One perspective to validate this trend is the speed of capital flow. The chart below shows the average time startups experience from seed round to Series A. The lower the value, the faster the capital flow, meaning investors are willing to inject more capital into the company at a higher valuation before the enterprise matures to support new seed round companies.
Another key factor is how the liquidity in the public markets affects the private markets. Investors often increase their investments in the private market when there is a pullback in the public market. For example, during Q1 of 2018, there was a sharp market decline, and Series A funding significantly decreased. The same situation occurred again in Q1 2020—during the market crash triggered by the COVID-19 pandemic.
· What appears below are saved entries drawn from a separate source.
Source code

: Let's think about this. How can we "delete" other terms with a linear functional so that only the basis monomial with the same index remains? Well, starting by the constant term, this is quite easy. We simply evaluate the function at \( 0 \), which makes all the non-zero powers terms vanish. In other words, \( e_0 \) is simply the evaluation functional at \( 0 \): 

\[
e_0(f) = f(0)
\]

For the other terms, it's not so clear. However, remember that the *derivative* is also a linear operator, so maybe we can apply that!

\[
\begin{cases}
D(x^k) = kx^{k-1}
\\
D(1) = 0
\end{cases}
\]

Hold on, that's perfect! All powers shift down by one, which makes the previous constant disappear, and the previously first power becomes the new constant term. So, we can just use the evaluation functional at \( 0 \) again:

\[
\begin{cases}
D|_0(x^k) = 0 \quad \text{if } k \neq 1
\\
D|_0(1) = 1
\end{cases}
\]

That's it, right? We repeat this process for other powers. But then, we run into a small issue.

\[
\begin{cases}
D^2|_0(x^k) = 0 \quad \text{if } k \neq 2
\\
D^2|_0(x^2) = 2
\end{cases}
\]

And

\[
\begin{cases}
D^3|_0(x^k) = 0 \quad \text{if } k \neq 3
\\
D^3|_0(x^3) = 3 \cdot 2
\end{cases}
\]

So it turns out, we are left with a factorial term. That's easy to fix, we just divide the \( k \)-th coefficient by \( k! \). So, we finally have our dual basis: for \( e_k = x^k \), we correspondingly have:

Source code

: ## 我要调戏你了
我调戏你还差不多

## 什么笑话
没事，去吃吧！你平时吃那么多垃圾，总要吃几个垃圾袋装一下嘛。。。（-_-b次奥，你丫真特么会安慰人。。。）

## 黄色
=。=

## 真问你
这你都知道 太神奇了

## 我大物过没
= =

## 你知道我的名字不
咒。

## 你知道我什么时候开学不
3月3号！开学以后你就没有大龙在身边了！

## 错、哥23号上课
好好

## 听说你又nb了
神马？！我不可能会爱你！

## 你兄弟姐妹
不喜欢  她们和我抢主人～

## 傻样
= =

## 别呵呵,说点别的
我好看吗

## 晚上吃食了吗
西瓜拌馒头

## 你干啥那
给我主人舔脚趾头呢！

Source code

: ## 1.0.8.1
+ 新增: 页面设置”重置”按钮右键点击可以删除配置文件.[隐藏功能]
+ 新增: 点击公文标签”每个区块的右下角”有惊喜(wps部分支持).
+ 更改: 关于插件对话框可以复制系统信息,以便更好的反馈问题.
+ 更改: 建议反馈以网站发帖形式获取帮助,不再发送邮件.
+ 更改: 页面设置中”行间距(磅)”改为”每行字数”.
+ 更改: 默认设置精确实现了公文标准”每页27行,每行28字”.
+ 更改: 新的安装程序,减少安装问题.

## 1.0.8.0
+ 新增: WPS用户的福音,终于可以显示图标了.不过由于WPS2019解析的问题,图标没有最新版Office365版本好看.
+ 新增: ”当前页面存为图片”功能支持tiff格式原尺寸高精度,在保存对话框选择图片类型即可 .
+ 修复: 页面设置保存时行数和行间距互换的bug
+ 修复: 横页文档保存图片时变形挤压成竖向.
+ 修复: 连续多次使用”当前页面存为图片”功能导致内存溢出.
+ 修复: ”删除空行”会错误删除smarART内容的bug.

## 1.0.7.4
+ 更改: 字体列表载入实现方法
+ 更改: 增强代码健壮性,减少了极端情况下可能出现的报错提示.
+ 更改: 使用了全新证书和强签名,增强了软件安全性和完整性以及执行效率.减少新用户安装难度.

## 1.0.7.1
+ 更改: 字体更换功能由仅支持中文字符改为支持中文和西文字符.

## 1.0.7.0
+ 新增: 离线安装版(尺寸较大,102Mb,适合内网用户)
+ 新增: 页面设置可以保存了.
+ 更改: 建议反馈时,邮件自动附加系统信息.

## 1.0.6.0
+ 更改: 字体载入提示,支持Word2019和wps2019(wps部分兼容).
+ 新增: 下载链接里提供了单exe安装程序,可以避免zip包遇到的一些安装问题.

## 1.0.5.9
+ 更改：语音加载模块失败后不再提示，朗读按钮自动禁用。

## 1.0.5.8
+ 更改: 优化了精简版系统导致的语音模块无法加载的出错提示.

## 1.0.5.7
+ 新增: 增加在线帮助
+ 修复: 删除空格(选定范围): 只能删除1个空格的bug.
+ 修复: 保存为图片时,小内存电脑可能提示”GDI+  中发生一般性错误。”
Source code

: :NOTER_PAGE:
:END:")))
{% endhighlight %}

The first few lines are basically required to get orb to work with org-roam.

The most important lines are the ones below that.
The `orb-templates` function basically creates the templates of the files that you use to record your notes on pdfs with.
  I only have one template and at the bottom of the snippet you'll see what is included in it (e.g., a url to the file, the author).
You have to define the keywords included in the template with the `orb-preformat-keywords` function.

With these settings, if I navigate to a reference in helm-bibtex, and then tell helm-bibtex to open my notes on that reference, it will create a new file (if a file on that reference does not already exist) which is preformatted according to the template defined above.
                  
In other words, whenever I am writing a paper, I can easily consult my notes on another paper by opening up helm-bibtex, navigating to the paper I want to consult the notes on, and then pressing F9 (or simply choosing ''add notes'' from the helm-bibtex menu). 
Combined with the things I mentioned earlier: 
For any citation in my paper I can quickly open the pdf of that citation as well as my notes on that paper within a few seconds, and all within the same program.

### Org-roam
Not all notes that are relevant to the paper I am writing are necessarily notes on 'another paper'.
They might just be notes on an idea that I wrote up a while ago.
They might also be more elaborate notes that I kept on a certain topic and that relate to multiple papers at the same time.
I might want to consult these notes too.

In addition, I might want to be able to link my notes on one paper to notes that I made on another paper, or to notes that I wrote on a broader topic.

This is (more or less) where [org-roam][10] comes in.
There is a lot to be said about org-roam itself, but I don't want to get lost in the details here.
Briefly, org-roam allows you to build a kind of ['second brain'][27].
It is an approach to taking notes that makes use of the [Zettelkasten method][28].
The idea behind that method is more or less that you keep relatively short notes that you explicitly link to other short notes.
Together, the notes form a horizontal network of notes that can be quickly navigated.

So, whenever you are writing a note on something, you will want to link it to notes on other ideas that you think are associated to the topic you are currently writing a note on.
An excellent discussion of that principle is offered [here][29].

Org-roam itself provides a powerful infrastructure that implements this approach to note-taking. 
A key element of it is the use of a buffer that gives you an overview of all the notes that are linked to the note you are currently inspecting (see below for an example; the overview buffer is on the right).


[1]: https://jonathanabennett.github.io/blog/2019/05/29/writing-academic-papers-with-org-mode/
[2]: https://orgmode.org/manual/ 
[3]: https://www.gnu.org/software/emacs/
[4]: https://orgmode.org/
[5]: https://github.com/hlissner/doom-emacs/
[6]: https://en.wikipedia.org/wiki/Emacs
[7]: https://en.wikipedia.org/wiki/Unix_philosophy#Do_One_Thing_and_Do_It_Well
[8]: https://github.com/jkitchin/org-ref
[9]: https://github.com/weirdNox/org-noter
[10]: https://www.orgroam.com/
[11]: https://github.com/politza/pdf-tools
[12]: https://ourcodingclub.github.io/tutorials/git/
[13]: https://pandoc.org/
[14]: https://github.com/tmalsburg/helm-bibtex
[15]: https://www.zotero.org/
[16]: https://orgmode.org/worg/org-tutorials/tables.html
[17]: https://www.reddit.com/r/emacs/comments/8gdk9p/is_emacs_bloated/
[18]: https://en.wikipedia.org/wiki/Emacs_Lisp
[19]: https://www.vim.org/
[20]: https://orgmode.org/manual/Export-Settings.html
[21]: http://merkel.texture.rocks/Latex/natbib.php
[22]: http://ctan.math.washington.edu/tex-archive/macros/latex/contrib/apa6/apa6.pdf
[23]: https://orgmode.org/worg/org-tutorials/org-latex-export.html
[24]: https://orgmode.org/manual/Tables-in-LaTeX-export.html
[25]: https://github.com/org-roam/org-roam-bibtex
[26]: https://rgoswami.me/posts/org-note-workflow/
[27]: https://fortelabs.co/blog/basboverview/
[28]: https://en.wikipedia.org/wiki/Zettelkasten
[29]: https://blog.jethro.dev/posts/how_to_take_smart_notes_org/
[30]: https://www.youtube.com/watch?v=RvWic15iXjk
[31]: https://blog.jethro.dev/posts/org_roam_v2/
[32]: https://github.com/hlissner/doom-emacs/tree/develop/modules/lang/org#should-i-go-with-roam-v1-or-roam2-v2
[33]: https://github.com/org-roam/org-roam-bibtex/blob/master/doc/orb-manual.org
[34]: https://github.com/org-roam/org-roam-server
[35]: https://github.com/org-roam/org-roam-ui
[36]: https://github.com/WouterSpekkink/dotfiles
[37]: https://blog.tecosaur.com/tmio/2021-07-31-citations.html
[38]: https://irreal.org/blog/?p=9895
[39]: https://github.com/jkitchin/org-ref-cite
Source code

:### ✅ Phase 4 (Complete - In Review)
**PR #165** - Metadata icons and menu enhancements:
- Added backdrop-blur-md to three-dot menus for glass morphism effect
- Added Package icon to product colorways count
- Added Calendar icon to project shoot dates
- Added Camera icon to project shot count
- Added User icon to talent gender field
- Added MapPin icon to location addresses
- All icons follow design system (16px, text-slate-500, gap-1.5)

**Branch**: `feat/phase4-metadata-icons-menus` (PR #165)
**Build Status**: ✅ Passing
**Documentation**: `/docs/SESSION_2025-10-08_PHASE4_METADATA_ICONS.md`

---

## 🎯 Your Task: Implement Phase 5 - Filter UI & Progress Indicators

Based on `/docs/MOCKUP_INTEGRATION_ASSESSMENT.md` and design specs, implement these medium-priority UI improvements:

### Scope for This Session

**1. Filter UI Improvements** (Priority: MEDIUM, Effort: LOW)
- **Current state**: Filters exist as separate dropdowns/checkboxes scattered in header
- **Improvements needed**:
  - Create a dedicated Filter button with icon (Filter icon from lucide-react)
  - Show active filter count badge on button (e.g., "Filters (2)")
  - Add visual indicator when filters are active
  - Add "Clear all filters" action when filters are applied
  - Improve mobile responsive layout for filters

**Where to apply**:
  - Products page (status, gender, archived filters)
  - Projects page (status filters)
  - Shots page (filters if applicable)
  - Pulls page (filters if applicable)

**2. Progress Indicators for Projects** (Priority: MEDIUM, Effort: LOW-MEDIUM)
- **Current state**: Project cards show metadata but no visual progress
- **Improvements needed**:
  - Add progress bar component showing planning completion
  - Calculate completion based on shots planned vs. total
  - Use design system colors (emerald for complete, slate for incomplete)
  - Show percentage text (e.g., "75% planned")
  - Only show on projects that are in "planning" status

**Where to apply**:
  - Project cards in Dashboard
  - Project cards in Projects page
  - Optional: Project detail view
For investors with funds in hand, the attractiveness of investing in the private markets increases when opportunities in the public market decrease.

In Q4 of 2022, after the FTX collapse, the market's risk appetite decreased significantly. Unlike previous market downturns where private market funding increased, this collapse directly destroyed the attractiveness of the crypto industry as an asset class. Prior to this, several large funds had already invested substantial amounts in FTX's $32 billion valuation funding, but ultimately, all was lost. As a result, investor interest in the entire industry plummeted.
After the FTX collapse, funds began to concentrate in a few leading companies, which became "kingmakers" and dominated the market's capital flow. Most LP (Limited Partner) funds flowed into these top funds, which were more inclined to deploy funds in later-stage projects to absorb more capital. In other words, the financing environment for startups became more challenging.
The Future of Crypto Venture Capital?
Over the past six years, I have been observing this data, and the conclusion drawn each time has been the same — startup financing will become increasingly difficult. At 24, perhaps I did not realize that this is the evolution pattern of the industry. A market frenzy period attracts a large number of talents and funds, but as the industry matures, the difficulty of financing inevitably rises. In 2018, projects could raise funds as long as they were "on the blockchain"; by 2025, investors are more focused on profitability and Product-Market Fit (PMF).
As token liquidity decreases, venture capitalists have to reassess liquidity and capital deployment strategies. In the past, investors expected to receive returns through tokens within 18-24 months, but now this period has been extended. Employees also need to put in more effort to earn the same amount of tokens, which often have a lower trading valuation. This does not mean that the industry lacks profitable companies, but as in the traditional economy, ultimately only a few companies can capture most of the economic value.
Will venture capital die out? From a jokingly pessimistic perspective, maybe. But the reality is that Web3 still needs venture capital.
· The infrastructure layer has matured to support large-scale consumer-grade applications.
· Founders have experienced multiple market cycles and have a deeper understanding of how the industry operates.
· The Internet's coverage is expanding, and global bandwidth costs are decreasing.
· The development of AI is expanding the possibilities of Web3 applications.
These factors together form an unprecedented period of opportunity. If the venture capital industry wants to "make venture capital great again," they need to focus on the founders themselves rather than how much tokens they can issue. Today, capital allocators are more willing to spend time supporting founders with the potential to dominate the market. This change is the growth process of Web3 investors from "When will the token be issued?" in 2018 to "Where is the market's limit?" in 2025.